▶ _Activity_: Every line below that holds the word "Tagihan" must be listed.

▶ _Supplied entries_:
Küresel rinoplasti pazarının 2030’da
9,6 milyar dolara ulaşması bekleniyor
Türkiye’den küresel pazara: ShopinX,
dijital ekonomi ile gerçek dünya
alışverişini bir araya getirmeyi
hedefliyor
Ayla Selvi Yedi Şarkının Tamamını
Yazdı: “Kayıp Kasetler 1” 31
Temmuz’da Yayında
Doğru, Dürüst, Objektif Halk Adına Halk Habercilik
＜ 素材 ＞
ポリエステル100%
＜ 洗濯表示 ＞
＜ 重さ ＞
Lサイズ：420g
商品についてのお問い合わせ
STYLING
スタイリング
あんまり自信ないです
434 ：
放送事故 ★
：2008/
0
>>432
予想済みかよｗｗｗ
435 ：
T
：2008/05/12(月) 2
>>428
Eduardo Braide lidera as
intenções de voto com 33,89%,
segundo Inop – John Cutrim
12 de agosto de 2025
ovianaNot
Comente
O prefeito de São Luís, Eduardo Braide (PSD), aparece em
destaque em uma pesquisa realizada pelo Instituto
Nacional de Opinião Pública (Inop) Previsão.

--

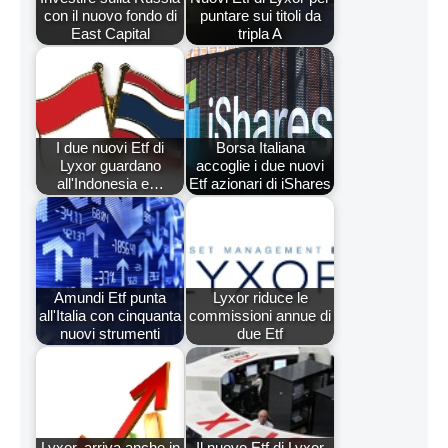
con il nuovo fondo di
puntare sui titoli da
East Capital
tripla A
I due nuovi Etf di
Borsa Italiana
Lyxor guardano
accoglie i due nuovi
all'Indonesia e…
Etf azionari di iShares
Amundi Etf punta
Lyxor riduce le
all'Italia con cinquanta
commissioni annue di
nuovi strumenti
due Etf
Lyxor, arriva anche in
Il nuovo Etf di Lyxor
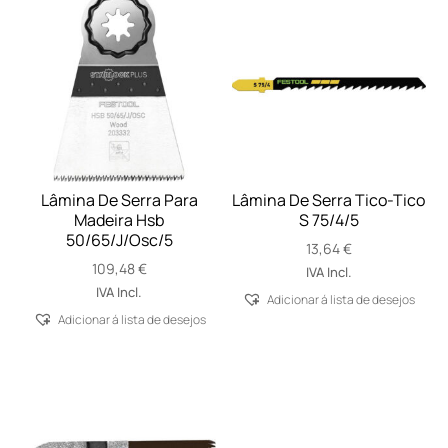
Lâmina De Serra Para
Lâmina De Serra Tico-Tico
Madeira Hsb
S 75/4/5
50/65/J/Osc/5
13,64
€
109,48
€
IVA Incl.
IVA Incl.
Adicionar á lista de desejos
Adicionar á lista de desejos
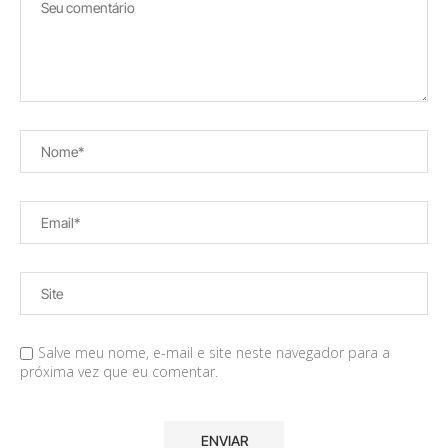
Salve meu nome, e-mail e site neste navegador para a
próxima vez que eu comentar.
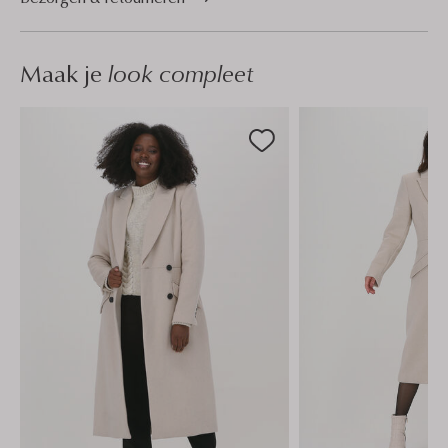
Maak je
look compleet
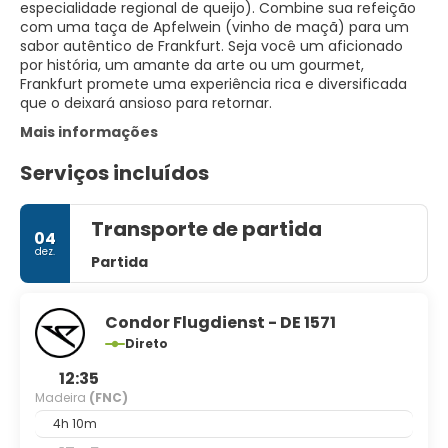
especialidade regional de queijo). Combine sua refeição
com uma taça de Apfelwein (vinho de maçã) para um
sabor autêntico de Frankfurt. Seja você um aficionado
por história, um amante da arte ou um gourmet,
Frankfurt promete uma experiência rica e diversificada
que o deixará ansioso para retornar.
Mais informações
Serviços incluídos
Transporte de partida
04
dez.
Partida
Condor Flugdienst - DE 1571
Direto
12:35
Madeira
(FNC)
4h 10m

--

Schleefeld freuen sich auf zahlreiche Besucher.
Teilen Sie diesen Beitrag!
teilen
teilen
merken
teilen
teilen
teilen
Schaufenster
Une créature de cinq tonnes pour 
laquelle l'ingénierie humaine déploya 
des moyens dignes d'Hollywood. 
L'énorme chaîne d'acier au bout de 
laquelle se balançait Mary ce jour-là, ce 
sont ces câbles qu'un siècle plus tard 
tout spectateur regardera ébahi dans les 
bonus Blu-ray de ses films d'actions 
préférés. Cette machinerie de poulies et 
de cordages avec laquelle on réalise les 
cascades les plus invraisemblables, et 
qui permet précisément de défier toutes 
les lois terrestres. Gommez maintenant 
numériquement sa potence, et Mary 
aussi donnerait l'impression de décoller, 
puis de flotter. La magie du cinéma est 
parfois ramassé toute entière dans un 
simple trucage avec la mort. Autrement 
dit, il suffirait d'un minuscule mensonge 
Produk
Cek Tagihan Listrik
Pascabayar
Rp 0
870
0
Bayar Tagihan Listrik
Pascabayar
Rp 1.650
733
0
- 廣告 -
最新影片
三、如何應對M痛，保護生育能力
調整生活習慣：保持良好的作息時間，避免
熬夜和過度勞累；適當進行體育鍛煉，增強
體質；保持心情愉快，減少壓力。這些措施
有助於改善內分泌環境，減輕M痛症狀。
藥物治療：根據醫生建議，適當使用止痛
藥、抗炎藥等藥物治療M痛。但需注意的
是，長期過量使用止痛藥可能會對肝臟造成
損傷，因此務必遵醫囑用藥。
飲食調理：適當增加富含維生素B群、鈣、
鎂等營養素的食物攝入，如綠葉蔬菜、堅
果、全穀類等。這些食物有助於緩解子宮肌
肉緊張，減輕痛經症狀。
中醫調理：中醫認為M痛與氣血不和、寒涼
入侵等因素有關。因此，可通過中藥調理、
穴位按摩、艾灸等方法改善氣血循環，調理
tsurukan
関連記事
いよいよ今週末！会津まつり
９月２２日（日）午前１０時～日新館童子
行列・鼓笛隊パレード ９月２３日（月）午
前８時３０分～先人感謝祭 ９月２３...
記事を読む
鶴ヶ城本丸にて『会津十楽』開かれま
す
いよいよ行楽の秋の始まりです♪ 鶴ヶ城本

▶ _Task response_:
Cek Tagihan Listrik
Bayar Tagihan Listrik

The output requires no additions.